Your assignment:
Skip every image and restate the data word for word.

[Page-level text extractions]
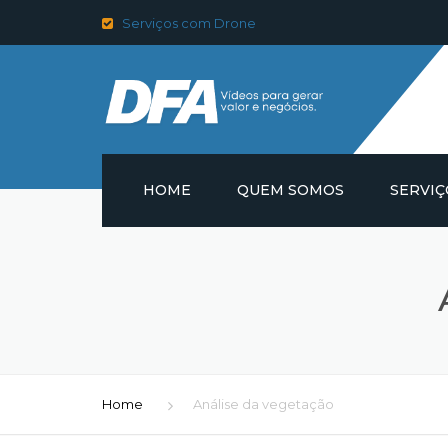
Serviços com Drone
HOME
QUEM SOMOS
SERVIÇ
PRODUÇ
FOTOGR
VIDEOS 
ULTRAT
Home
Análise da vegetação
FOTOGRA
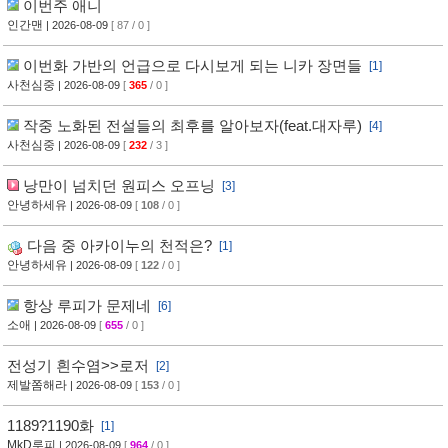
이번주 애니
인간맨
| 2026-08-09
[ 87 / 0 ]
이번화 가반의 언급으로 다시보게 되는 니카 장면들
[1]
사천심중
| 2026-08-09
[
365
/ 0 ]
작중 노화된 전설들의 최후를 알아보자(feat.대자루)
[4]
사천심중
| 2026-08-09
[
232
/ 3 ]
낭만이 넘치던 원피스 오프닝
[3]
안녕하세유
| 2026-08-09
[
108
/ 0 ]
다음 중 아카이누의 천적은?
[1]
안녕하세유
| 2026-08-09
[
122
/ 0 ]
항상 루피가 문제네
[6]
소애
| 2026-08-09
[
655
/ 0 ]
전성기 흰수염>>로저
[2]
제발쫌해라
| 2026-08-09
[
153
/ 0 ]
1189?1190화
[1]
MkD루피
| 2026-08-09
[
964
/ 0 ]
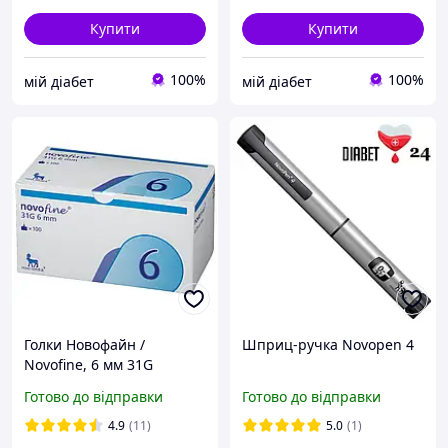
Купити
Купити
100%
100%
мій діабет
мій діабет
Голки Новофайн /
Шприц-ручка Novopen 4
Novofine, 6 мм 31G
Готово до відправки
Готово до відправки
4.9
(11)
5.0
(1)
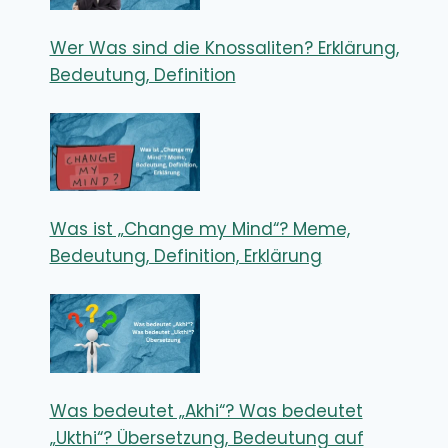
Wer Was sind die Knossaliten? Erklärung,
Bedeutung, Definition
Was ist „Change my Mind“? Meme,
Bedeutung, Definition, Erklärung
Was bedeutet „Akhi“? Was bedeutet
„Ukthi“? Übersetzung, Bedeutung auf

Solution to the problem:
Serviços com Drone
HOME
QUEM SOMOS
SERVIÇ
PRODUÇ
FOTOGR
VIDEOS 
ULTRAT
Home
Análise da vegetação
FOTOGRA
이번주 애니
인간맨
| 2026-08-09
[ 87 / 0 ]
이번화 가반의 언급으로 다시보게 되는 니카 장면들
[1]
사천심중
| 2026-08-09
[
365
/ 0 ]
작중 노화된 전설들의 최후를 알아보자(feat.대자루)
[4]
사천심중
| 2026-08-09
[
232
/ 3 ]
낭만이 넘치던 원피스 오프닝
[3]
안녕하세유
| 2026-08-09
[
108
/ 0 ]
다음 중 아카이누의 천적은?
[1]
안녕하세유
| 2026-08-09
[
122
/ 0 ]
항상 루피가 문제네
[6]
소애
| 2026-08-09
[
655
/ 0 ]
전성기 흰수염>>로저
[2]
제발쫌해라
| 2026-08-09
[
153
/ 0 ]
1189?1190화
[1]
MkD루피
| 2026-08-09
[
964
/ 0 ]
Купити
Купити
100%
100%
мій діабет
мій діабет
Голки Новофайн /
Шприц-ручка Novopen 4
Novofine, 6 мм 31G
Готово до відправки
Готово до відправки
4.9
(11)
5.0
(1)
Wer Was sind die Knossaliten? Erklärung,
Bedeutung, Definition
Was ist „Change my Mind“? Meme,
Bedeutung, Definition, Erklärung
Was bedeutet „Akhi“? Was bedeutet
„Ukthi“? Übersetzung, Bedeutung auf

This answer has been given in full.